** What is being asked **
Please, without the pictures, restate every entry exactly.
^^^^^^^^
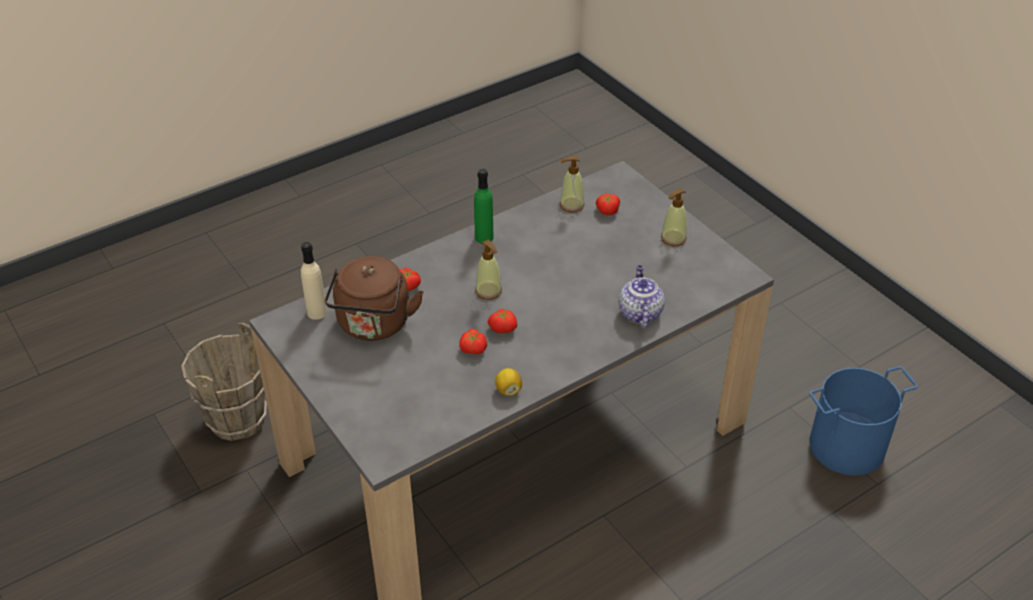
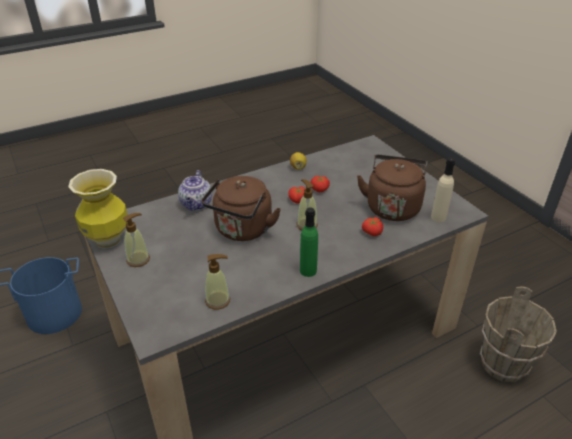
camera: 175 degrees left, 5 degrees down
(567, 279) = (242, 230): none -> brown kettle
(607, 210) = (185, 292): tomato -> none
(721, 257) = (108, 240): none -> vase

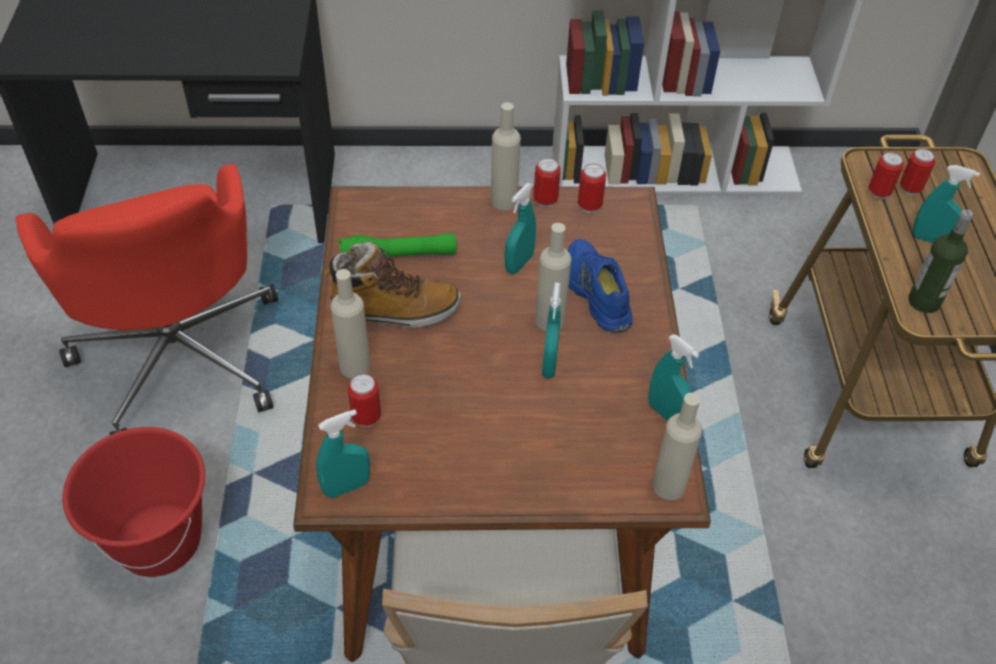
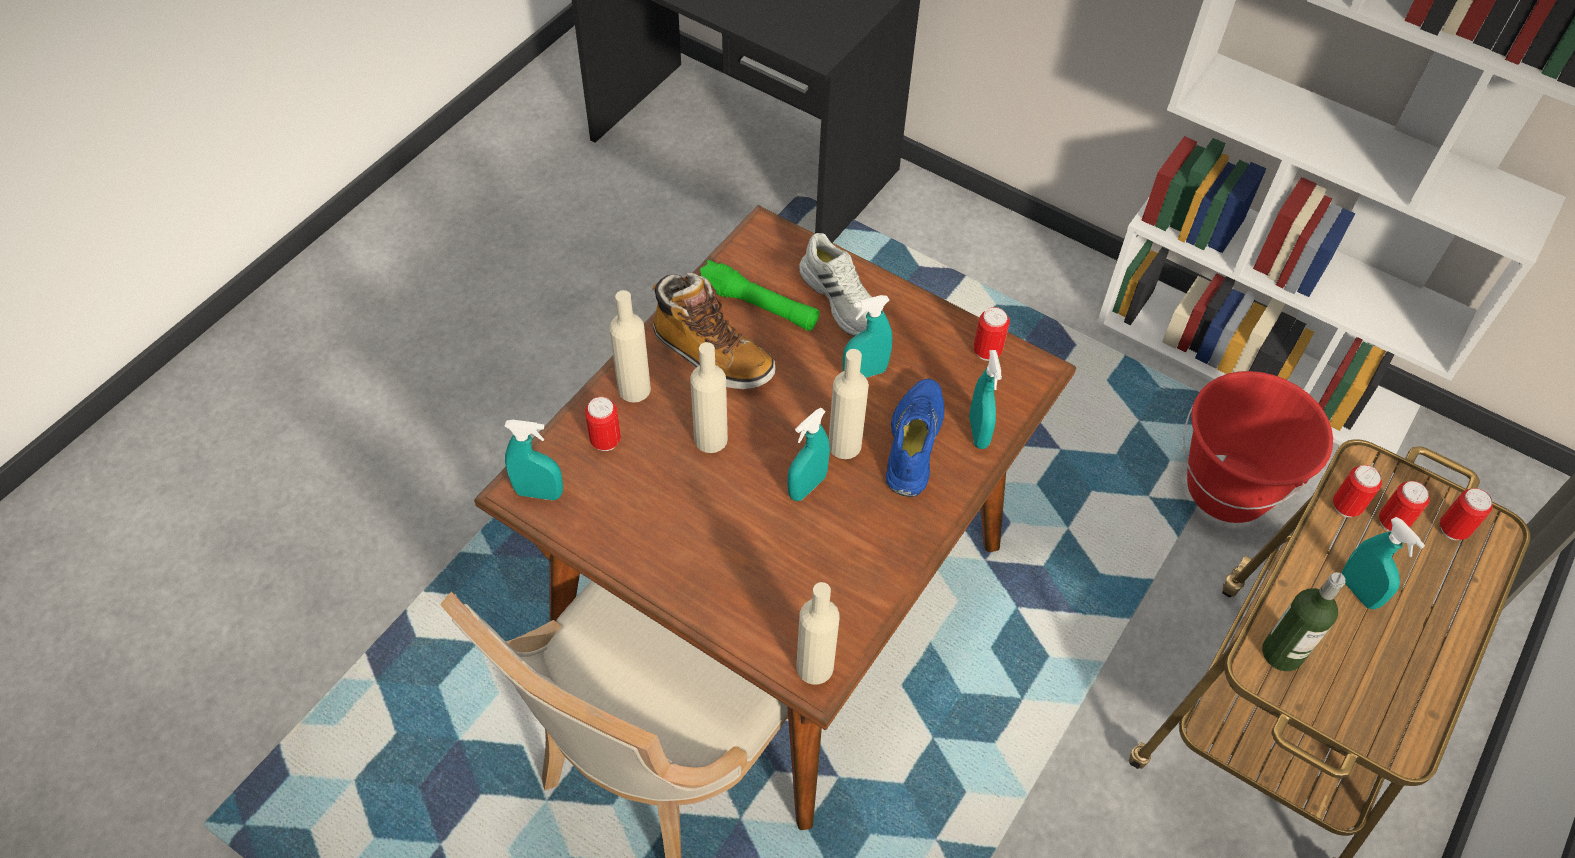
camera: 35 degrees right, 5 degrees up
(160, 541) = (479, 458): red bucket -> red bucket (1228, 489)
(180, 355) = (613, 299): red office chair -> none
(456, 220) = (842, 298): none -> white shoe
(504, 200) = (905, 302): beige bottle -> beige bottle (710, 439)
(545, 200) = (947, 322): can -> can (1452, 529)
(665, 413) = (874, 599): turquoise spray bottle -> turquoise spray bottle (978, 432)

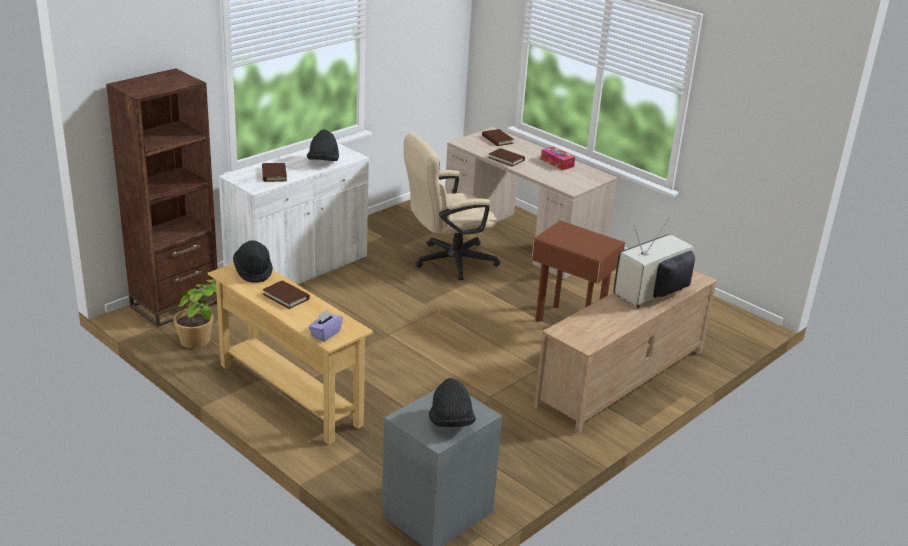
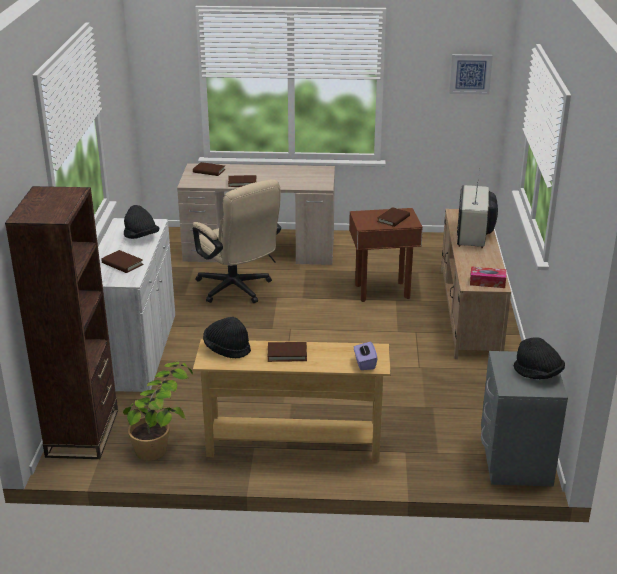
camera: 40 degrees left, 0 degrees up
(447, 261) = (237, 290): beige office chair -> beige office chair turned 60 degrees counterclockwise
(557, 163) = (280, 171): tissue box -> tissue box (487, 282)
(586, 243) = (393, 219): none -> brown book
(780, 118) = (470, 74): none -> picture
^^^^^^^^
** Solution **
camera: 175 degrees left, 5 degrees down
(567, 279) = (242, 230): none -> brown kettle
(607, 210) = (185, 292): tomato -> none
(721, 257) = (108, 240): none -> vase

camera: 35 degrees right, 5 degrees up
(160, 541) = (479, 458): red bucket -> red bucket (1228, 489)
(180, 355) = (613, 299): red office chair -> none
(456, 220) = (842, 298): none -> white shoe
(504, 200) = (905, 302): beige bottle -> beige bottle (710, 439)
(545, 200) = (947, 322): can -> can (1452, 529)
(665, 413) = (874, 599): turquoise spray bottle -> turquoise spray bottle (978, 432)

camera: 40 degrees left, 0 degrees up
(447, 261) = (237, 290): beige office chair -> beige office chair turned 60 degrees counterclockwise
(557, 163) = (280, 171): tissue box -> tissue box (487, 282)
(586, 243) = (393, 219): none -> brown book
(780, 118) = (470, 74): none -> picture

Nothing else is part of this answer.